We recently acted in the first BC court case to confirm that multiple wills may be used to reduce probate taxes for business owners.
We acted for the estate of a deceased private business owner. During his lifetime, we designed his estate plan to use two wills. One will covered most of his estate assets. However, his private company assets were “carved out” to be dealt with by the second will. Upon his death, only the first will was submitted for probate with the court. The second will (that dealt with his private company shares) was not required to be probated. No probate fees will need to be paid on our client’s valuable private company assets. The court confirmed the effectiveness of the strategy under BC law (see Re Berkner (Estate), 2017 BCSC 619).
Why is probate required?
Probate is a court process that “proves” or confirms the validity of a will and the executor’s authority to act under it.
When a person dies, some assets are automatically transferred. These assets may have beneficiary designations (such as insurance policies, RRSPs, RRIFs, or TFSAs). Or they may be co-owned with a right of survivorship. For these assets, the beneficiary or surviving owner can take ownership simply by proving the death; the deceased’s will is not required.
However, many assets have no provision for an automatic transfer on death. Such assets include a house, investment account, or private company shares that are owned solely in the deceased’s name. With these assets, the deceased’s will must be used to determine how the assets will be distributed (to the beneficiaries) and who will do it (the executor).
The will gives the executor the authority to collect the assets. The executor should be able to exercise this authority by simply providing a copy of the will and proof of the death.

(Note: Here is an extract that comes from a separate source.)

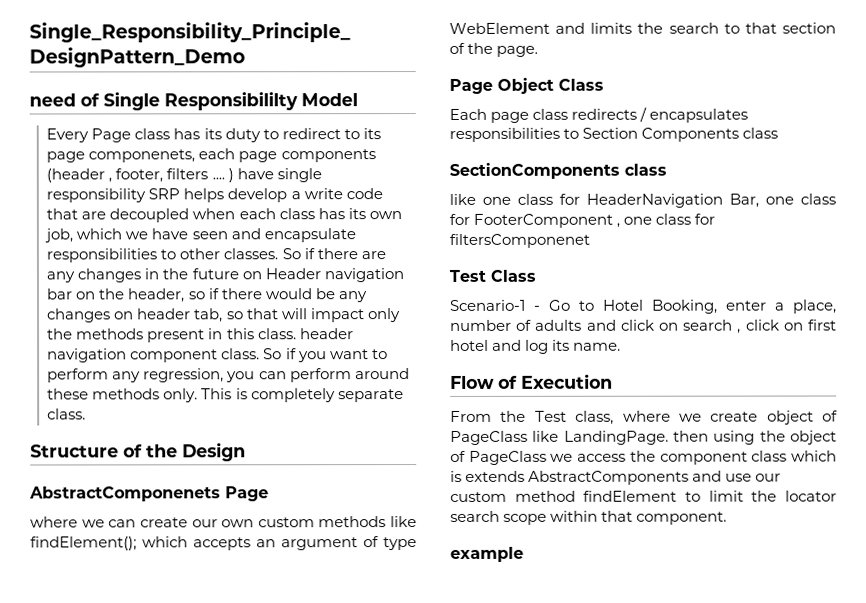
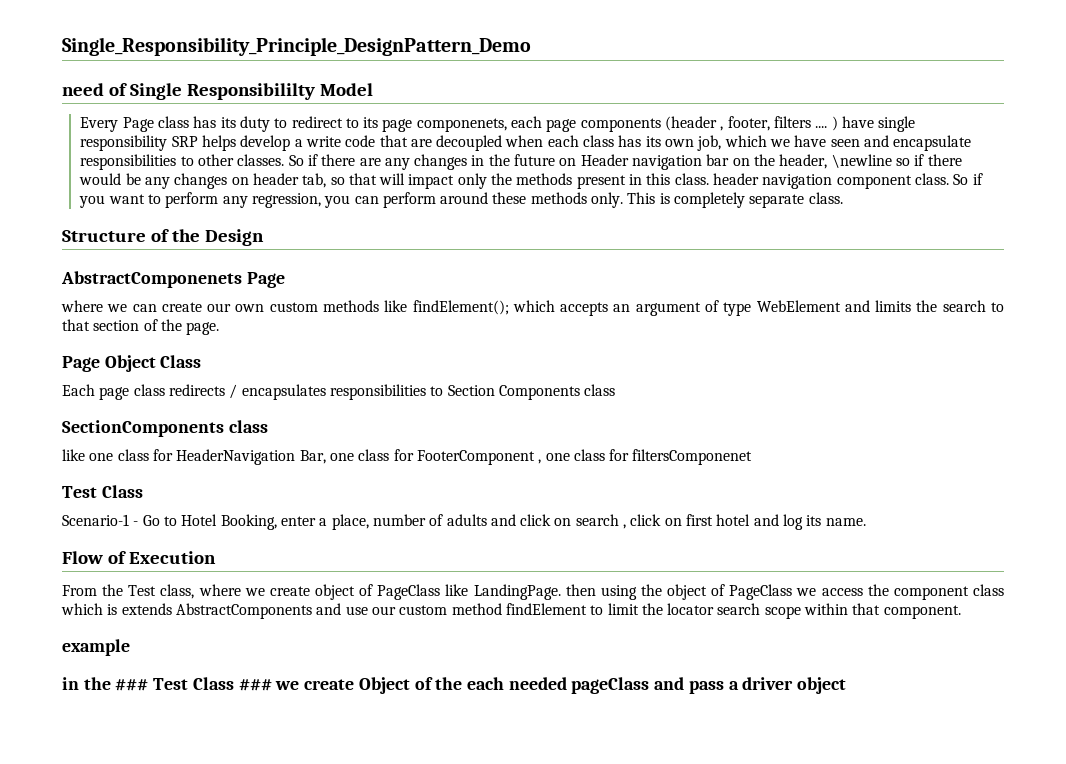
(186, 295) none -> [831,154,892,168] \newline
(524, 554) none -> [62,677,847,694] // in the ### Test Class ### we create Object of the each needed pageClass and pass a driver object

However, the title of many of these assets is controlled by third parties (the Land Title Registry or a financial institution). These parties often are not willing to accept the executor’s authority based solely on the will. They require that the validity of the will and the executor’s authority also be confirmed by the court. The process of securing that confirmation is called “probate.”
Shares of closely-held private companies are different from these other assets. The title of the shares is not controlled by a third-party, but rather by the company’s directors. The BC Business Corporations Act specifically confirms that these directors can authorize a transfer of the deceased’s shares based on the will alone, without requiring a probate of the will.
What happens during probate?
If probate is required, the executor must send notices and provide the court with sworn information about the deceased, the will, and the estate assets. The executor must list all of the deceased’s assets that are dealt with under the will (this includes even assets for which probate was not required).
The province also imposes a probate tax during the court process. This tax of 1.4% applies to the value of all the assets that have been listed ($14,000 per $1,000,000).
Our business owner client, who had both real estate and a private company, would have encountered a dilemma if he had just one will (as most people do). After his death, the will alone would be sufficient authority to deal with his private company shares – nothing further would be required. However, the Land Title Registry would refuse to change the title of his real estate until the will was confirmed by probate. During that probate process, the executor would be required to list not only the real estate, but also the private company shares (even though probate was not required to deal with them, the shares would still be an asset under that single will – they could not be omitted from the listing). Then, the probate tax of 1.4% would be charged on all of the listed assets, both the real estate and shares. Instead of a probate tax of perhaps $14,000 on the real estate, the estate would also pay an additional tax of more than $40,000 on the shares.
How Do Multiple Wills work?
Instead of just one will that deals with all of the assets, our client created two separate wills. The primary will dealt with almost all of his assets including his real estate but specifically excluded his private company shares. The secondary will dealt with just his private company shares.
After his death, the secondary will was used to transfer the company shares without any need for probate. By contrast, the transfer of the real estate did require a probated will. However, this only required a probate of the primary will. The list of assets for that probate process did not need to include the company shares, since the primary will did not deal with them. No probate tax will be paid on the shares. The estate saved more than $40,000 of tax.
This estate plan method is especially useful for clients with shares in family companies, or valuable art. However, careful attention is required to ensure that it is effectively carried out.
- To be effective under BC law, the two wills must have different executors, and the drafting must coordinate their respective powers and duties.
- This plan would not be sufficient on its own if there is a risk of claims by a spouse or child to challenge provisions made in the wills. For example, a blended family would typically require additional planning strategies.
- Certain income tax rules may be affected by the use of more than one will.
A multiple will estate plan can save a significant amount of probate taxes and can provide some privacy for company matters. However, the strategy is not without some complexities. It must be carefully implemented by experienced estate planning advisors.